__WHAT YOU WILL DO__
Reproduce every line of the entries below verbatim, omitting the pictures from your answer.

(Chart analysis data)
◇ ◇ ◇ ◇ ◇ ◇ ◇

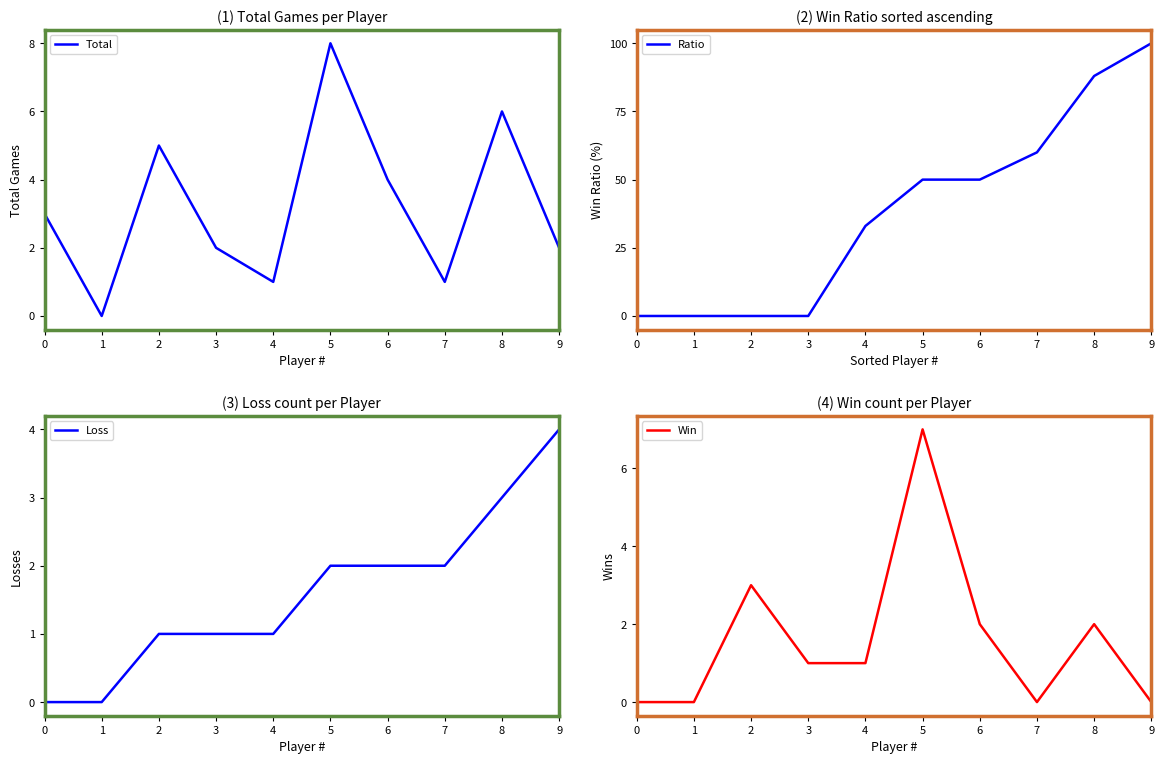

Reading right to left, what are all the values shown in this chart?

Total: 2	6	1	4	8	1	2	5	0	3
Ratio: 100	88	60	50	50	33	0	0	0	0
Loss: 4	3	2	2	2	1	1	1	0	0
Win: 0	2	0	2	7	1	1	3	0	0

◇ ◇ ◇ ◇ ◇ ◇ ◇

__RESULT FOR THIS EXERCISE__
Reading right to left, what are all the values shown in this chart?

Total: 2	6	1	4	8	1	2	5	0	3
Ratio: 100	88	60	50	50	33	0	0	0	0
Loss: 4	3	2	2	2	1	1	1	0	0
Win: 0	2	0	2	7	1	1	3	0	0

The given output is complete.